Task directions. Render the dataset entries below as a JSON list of strings, with one string per line and blank lines omitted. Leave the pictures out of the output.

[Dataset entries]

*** Begin section ***

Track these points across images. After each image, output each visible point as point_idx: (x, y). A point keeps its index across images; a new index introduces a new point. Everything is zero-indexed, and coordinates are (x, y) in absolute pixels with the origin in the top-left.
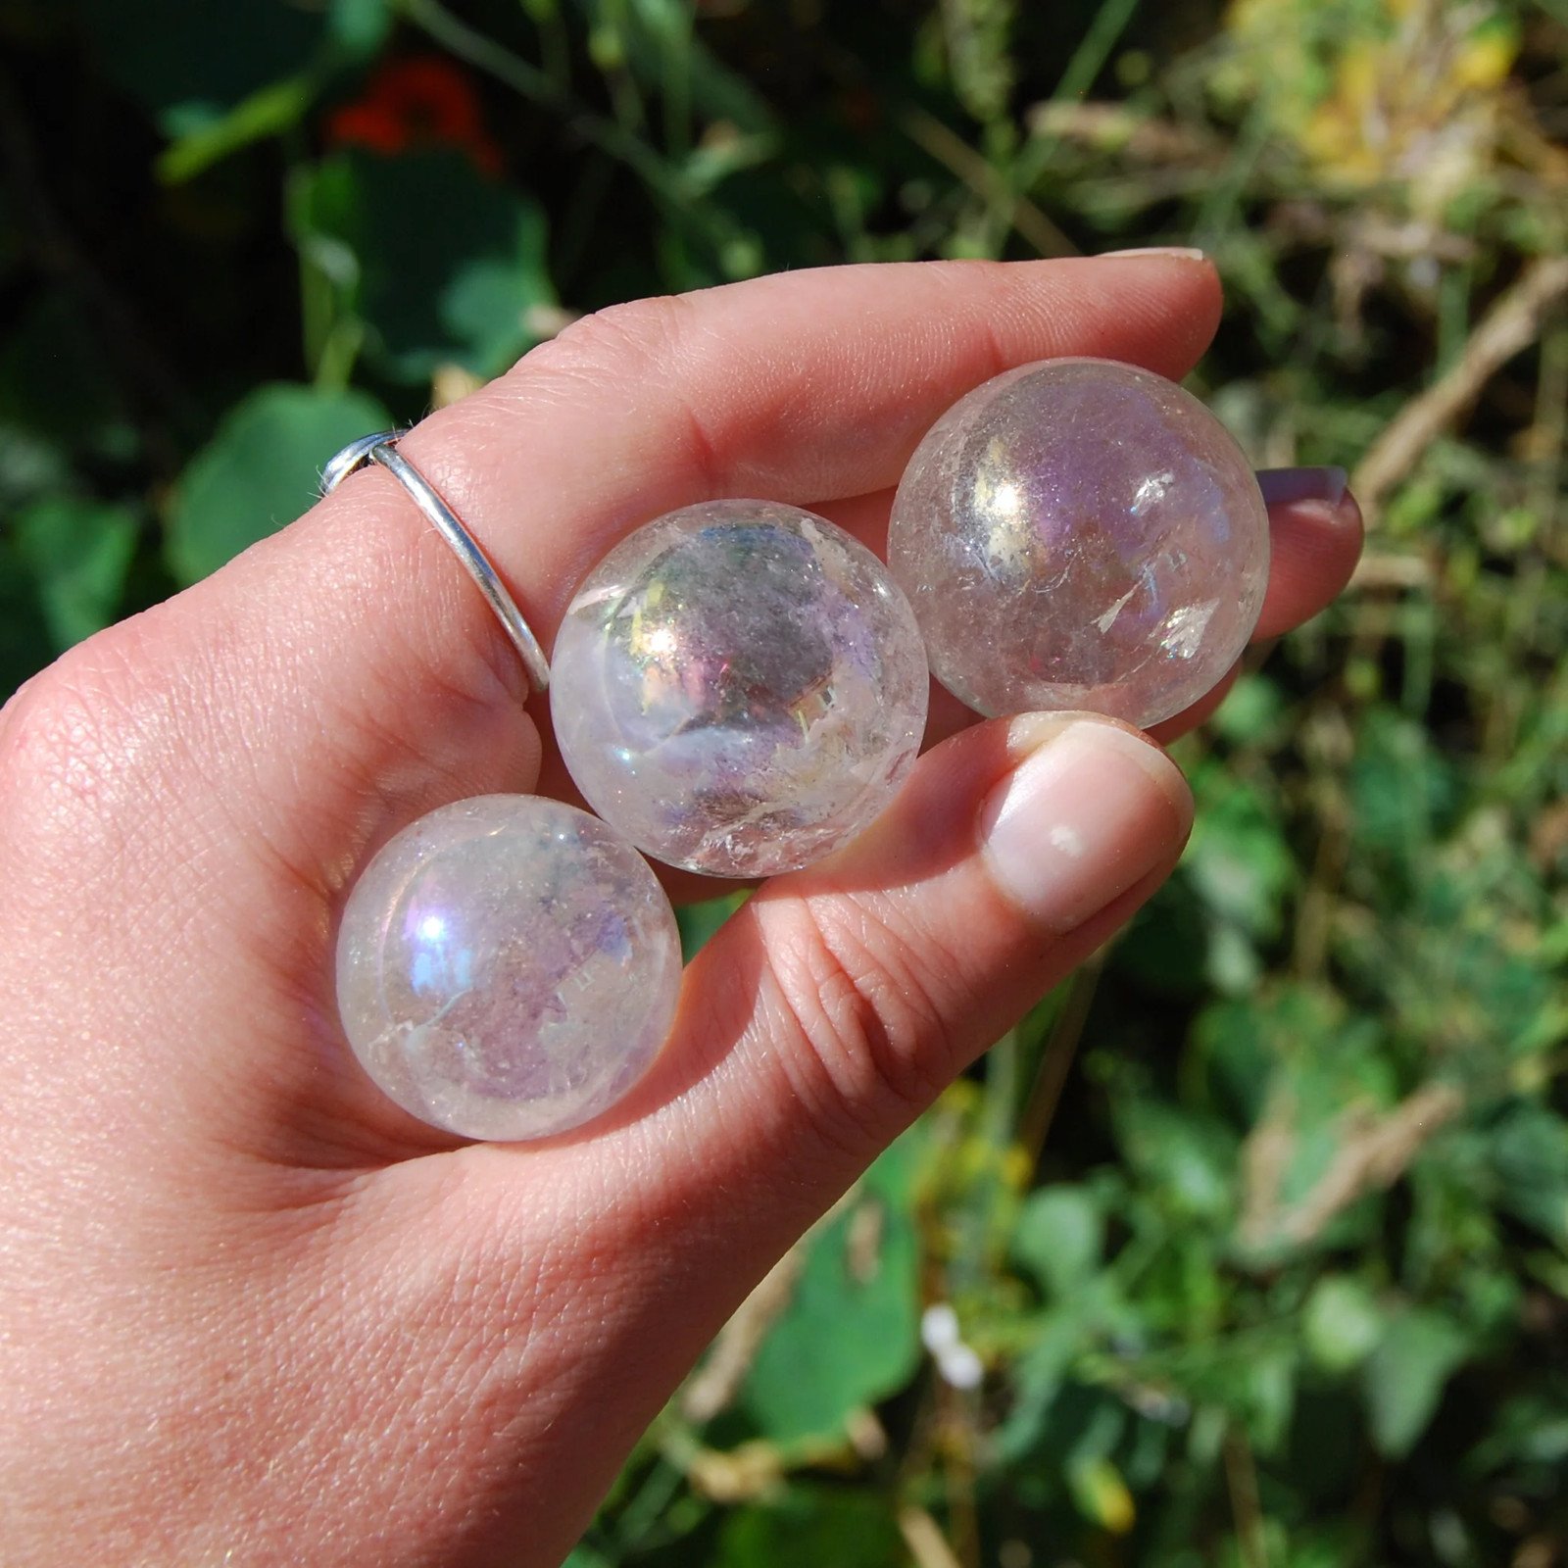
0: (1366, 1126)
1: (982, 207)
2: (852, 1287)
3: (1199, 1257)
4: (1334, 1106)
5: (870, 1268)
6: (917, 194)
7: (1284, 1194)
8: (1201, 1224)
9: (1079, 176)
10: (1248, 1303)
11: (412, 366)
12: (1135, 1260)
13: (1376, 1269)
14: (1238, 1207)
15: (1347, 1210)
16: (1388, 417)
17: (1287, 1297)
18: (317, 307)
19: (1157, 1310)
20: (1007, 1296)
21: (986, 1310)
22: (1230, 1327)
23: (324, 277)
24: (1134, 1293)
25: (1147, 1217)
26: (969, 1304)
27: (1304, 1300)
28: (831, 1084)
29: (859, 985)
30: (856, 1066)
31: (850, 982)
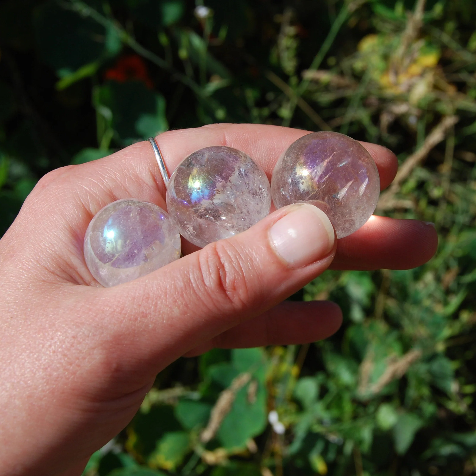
0: (394, 361)
1: (289, 100)
2: (249, 404)
3: (347, 397)
4: (385, 356)
5: (254, 400)
6: (270, 96)
7: (370, 380)
8: (347, 388)
9: (316, 91)
10: (361, 410)
12: (328, 398)
13: (397, 402)
14: (357, 383)
15: (388, 384)
16: (402, 161)
17: (371, 409)
19: (335, 412)
20: (292, 408)
21: (286, 412)
22: (355, 417)
23: (103, 117)
24: (328, 408)
25: (332, 386)
26: (281, 410)
27: (376, 410)
28: (203, 281)
29: (222, 259)
30: (212, 278)
31: (219, 258)
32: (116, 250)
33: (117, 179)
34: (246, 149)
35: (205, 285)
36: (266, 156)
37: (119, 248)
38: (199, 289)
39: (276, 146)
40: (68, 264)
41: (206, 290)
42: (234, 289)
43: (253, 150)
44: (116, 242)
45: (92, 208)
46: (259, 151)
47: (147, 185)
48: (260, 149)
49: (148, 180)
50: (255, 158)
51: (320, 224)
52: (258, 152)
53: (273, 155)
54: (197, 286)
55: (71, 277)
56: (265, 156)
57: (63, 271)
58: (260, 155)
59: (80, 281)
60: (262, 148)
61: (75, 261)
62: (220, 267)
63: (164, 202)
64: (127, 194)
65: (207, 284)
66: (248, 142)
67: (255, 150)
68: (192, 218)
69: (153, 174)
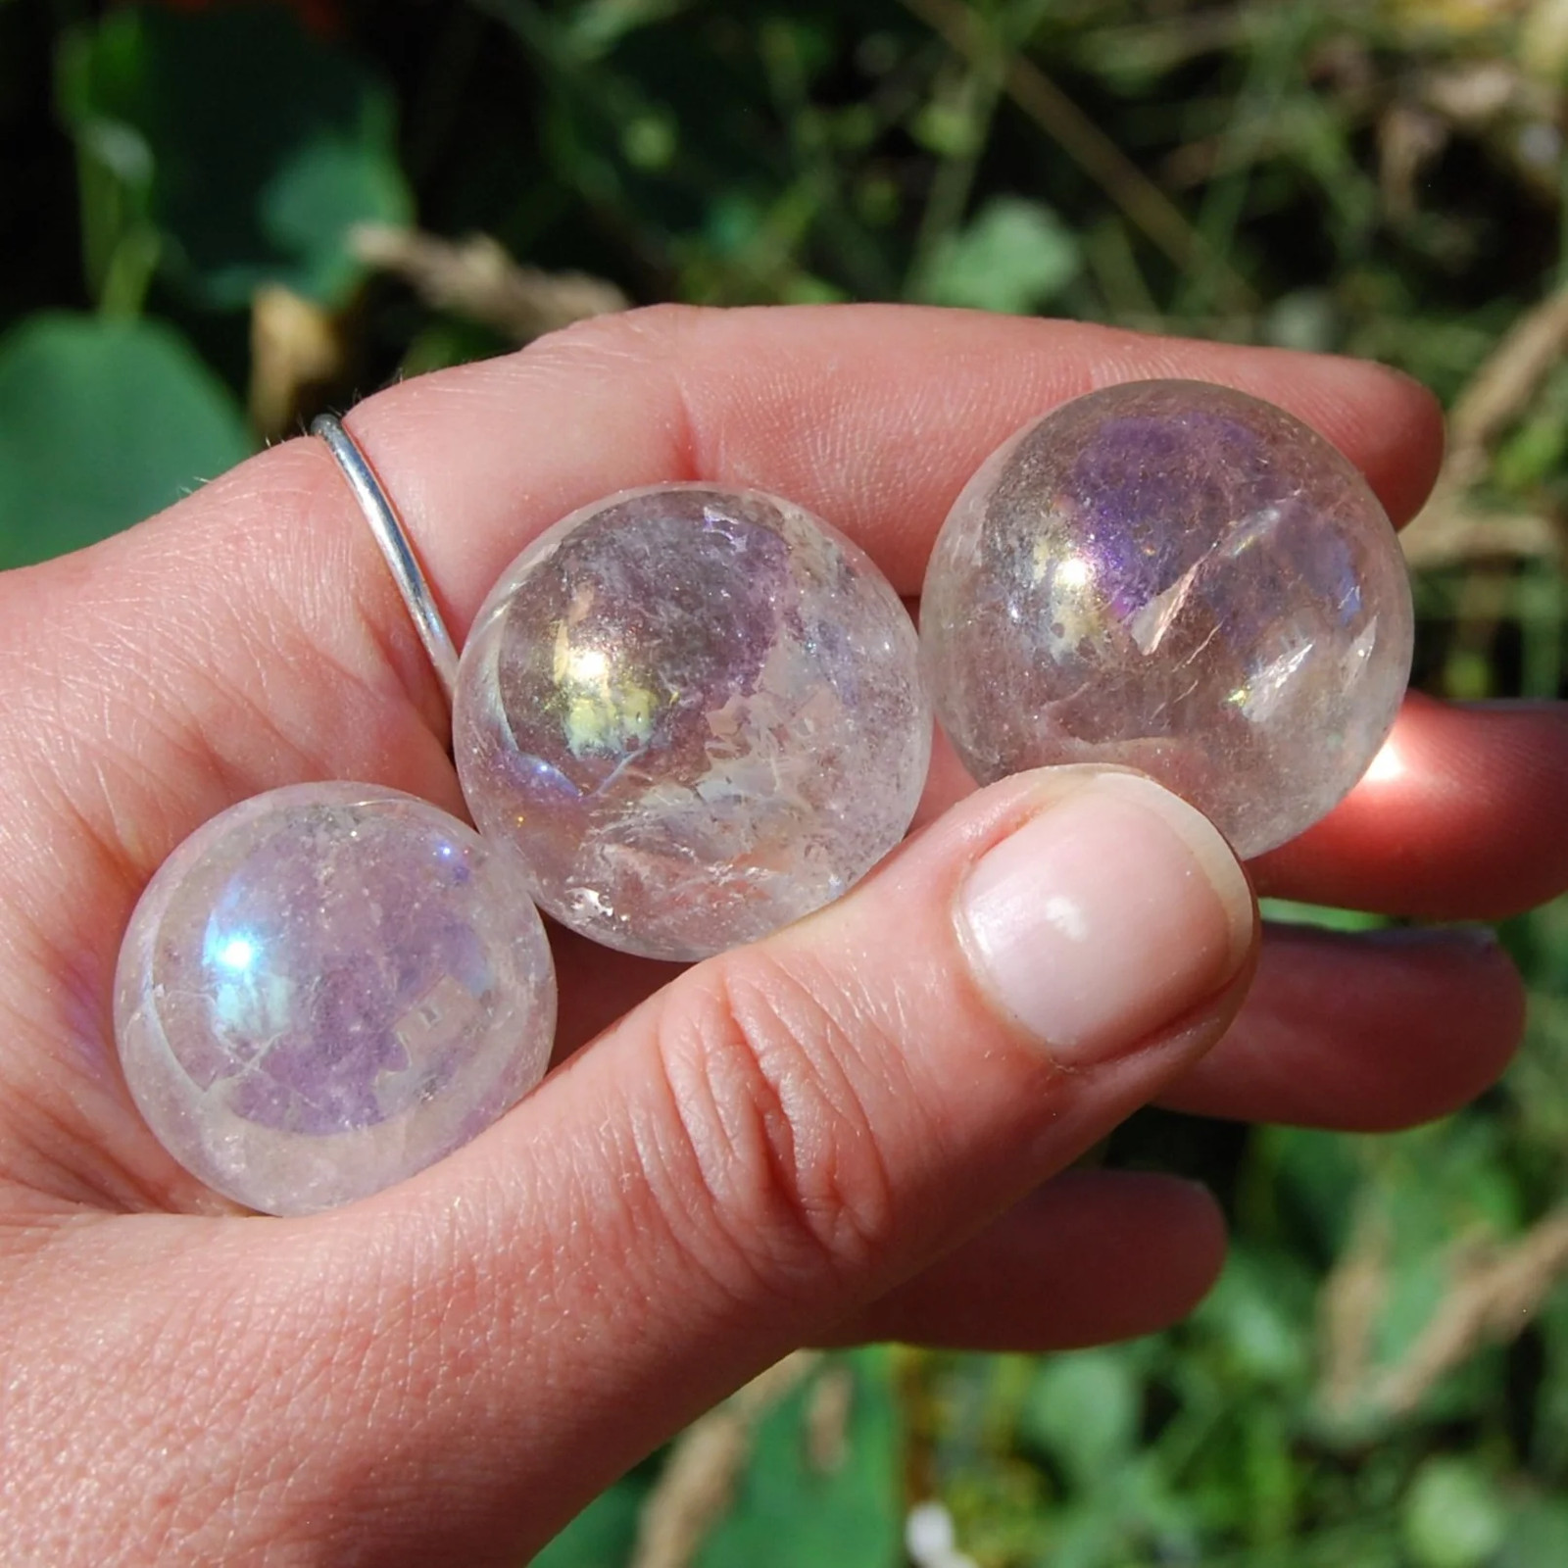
0: (1482, 1261)
1: (962, 67)
2: (813, 1480)
3: (1266, 1433)
4: (1439, 1235)
5: (836, 1454)
6: (879, 52)
7: (1375, 1351)
8: (1268, 1391)
9: (1091, 25)
10: (1332, 1489)
11: (224, 287)
12: (1184, 1440)
13: (1497, 1448)
14: (1316, 1368)
15: (1458, 1370)
16: (1499, 333)
17: (1381, 1483)
18: (100, 213)
19: (1213, 1504)
20: (1018, 1486)
21: (990, 1505)
22: (1309, 1522)
23: (107, 174)
24: (1182, 1483)
25: (1198, 1382)
26: (969, 1497)
27: (1403, 1491)
28: (700, 1179)
29: (764, 1064)
30: (736, 1161)
31: (753, 1059)
32: (265, 1021)
33: (216, 670)
34: (785, 456)
35: (710, 1196)
36: (877, 481)
37: (279, 1018)
38: (688, 1220)
39: (917, 432)
40: (61, 1125)
41: (716, 1223)
42: (836, 1196)
43: (818, 458)
44: (259, 983)
45: (127, 832)
46: (842, 460)
47: (358, 682)
48: (848, 451)
49: (359, 657)
50: (828, 492)
51: (1188, 873)
52: (838, 466)
53: (908, 474)
54: (681, 1205)
55: (83, 1179)
56: (872, 480)
57: (46, 1157)
58: (848, 479)
59: (121, 1189)
60: (857, 447)
61: (92, 1107)
62: (764, 1103)
63: (451, 767)
64: (274, 739)
65: (719, 1190)
66: (791, 419)
67: (827, 459)
68: (599, 859)
69: (382, 626)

*** End section ***

Result.
[
  "Track these points across images. After each image, output each visible point as point_idx: (x, y). A point keeps its index across images; a new index introduces a new point. Everything is zero-indexed, and coordinates are (x, y) in absolute pixels with the origin in the top-left.",
  "0: (1366, 1126)",
  "1: (982, 207)",
  "2: (852, 1287)",
  "3: (1199, 1257)",
  "4: (1334, 1106)",
  "5: (870, 1268)",
  "6: (917, 194)",
  "7: (1284, 1194)",
  "8: (1201, 1224)",
  "9: (1079, 176)",
  "10: (1248, 1303)",
  "11: (412, 366)",
  "12: (1135, 1260)",
  "13: (1376, 1269)",
  "14: (1238, 1207)",
  "15: (1347, 1210)",
  "16: (1388, 417)",
  "17: (1287, 1297)",
  "18: (317, 307)",
  "19: (1157, 1310)",
  "20: (1007, 1296)",
  "21: (986, 1310)",
  "22: (1230, 1327)",
  "23: (324, 277)",
  "24: (1134, 1293)",
  "25: (1147, 1217)",
  "26: (969, 1304)",
  "27: (1304, 1300)",
  "28: (831, 1084)",
  "29: (859, 985)",
  "30: (856, 1066)",
  "31: (850, 982)",
  "0: (394, 361)",
  "1: (289, 100)",
  "2: (249, 404)",
  "3: (347, 397)",
  "4: (385, 356)",
  "5: (254, 400)",
  "6: (270, 96)",
  "7: (370, 380)",
  "8: (347, 388)",
  "9: (316, 91)",
  "10: (361, 410)",
  "12: (328, 398)",
  "13: (397, 402)",
  "14: (357, 383)",
  "15: (388, 384)",
  "16: (402, 161)",
  "17: (371, 409)",
  "19: (335, 412)",
  "20: (292, 408)",
  "21: (286, 412)",
  "22: (355, 417)",
  "23: (103, 117)",
  "24: (328, 408)",
  "25: (332, 386)",
  "26: (281, 410)",
  "27: (376, 410)",
  "28: (203, 281)",
  "29: (222, 259)",
  "30: (212, 278)",
  "31: (219, 258)",
  "32: (116, 250)",
  "33: (117, 179)",
  "34: (246, 149)",
  "35: (205, 285)",
  "36: (266, 156)",
  "37: (119, 248)",
  "38: (199, 289)",
  "39: (276, 146)",
  "40: (68, 264)",
  "41: (206, 290)",
  "42: (234, 289)",
  "43: (253, 150)",
  "44: (116, 242)",
  "45: (92, 208)",
  "46: (259, 151)",
  "47: (147, 185)",
  "48: (260, 149)",
  "49: (148, 180)",
  "50: (255, 158)",
  "51: (320, 224)",
  "52: (258, 152)",
  "53: (273, 155)",
  "54: (197, 286)",
  "55: (71, 277)",
  "56: (265, 156)",
  "57: (63, 271)",
  "58: (260, 155)",
  "59: (80, 281)",
  "60: (262, 148)",
  "61: (75, 261)",
  "62: (220, 267)",
  "63: (164, 202)",
  "64: (127, 194)",
  "65: (207, 284)",
  "66: (248, 142)",
  "67: (255, 150)",
  "68: (192, 218)",
  "69: (153, 174)",
  "0: (1482, 1261)",
  "1: (962, 67)",
  "2: (813, 1480)",
  "3: (1266, 1433)",
  "4: (1439, 1235)",
  "5: (836, 1454)",
  "6: (879, 52)",
  "7: (1375, 1351)",
  "8: (1268, 1391)",
  "9: (1091, 25)",
  "10: (1332, 1489)",
  "11: (224, 287)",
  "12: (1184, 1440)",
  "13: (1497, 1448)",
  "14: (1316, 1368)",
  "15: (1458, 1370)",
  "16: (1499, 333)",
  "17: (1381, 1483)",
  "18: (100, 213)",
  "19: (1213, 1504)",
  "20: (1018, 1486)",
  "21: (990, 1505)",
  "22: (1309, 1522)",
  "23: (107, 174)",
  "24: (1182, 1483)",
  "25: (1198, 1382)",
  "26: (969, 1497)",
  "27: (1403, 1491)",
  "28: (700, 1179)",
  "29: (764, 1064)",
  "30: (736, 1161)",
  "31: (753, 1059)",
  "32: (265, 1021)",
  "33: (216, 670)",
  "34: (785, 456)",
  "35: (710, 1196)",
  "36: (877, 481)",
  "37: (279, 1018)",
  "38: (688, 1220)",
  "39: (917, 432)",
  "40: (61, 1125)",
  "41: (716, 1223)",
  "42: (836, 1196)",
  "43: (818, 458)",
  "44: (259, 983)",
  "45: (127, 832)",
  "46: (842, 460)",
  "47: (358, 682)",
  "48: (848, 451)",
  "49: (359, 657)",
  "50: (828, 492)",
  "51: (1188, 873)",
  "52: (838, 466)",
  "53: (908, 474)",
  "54: (681, 1205)",
  "55: (83, 1179)",
  "56: (872, 480)",
  "57: (46, 1157)",
  "58: (848, 479)",
  "59: (121, 1189)",
  "60: (857, 447)",
  "61: (92, 1107)",
  "62: (764, 1103)",
  "63: (451, 767)",
  "64: (274, 739)",
  "65: (719, 1190)",
  "66: (791, 419)",
  "67: (827, 459)",
  "68: (599, 859)",
  "69: (382, 626)"
]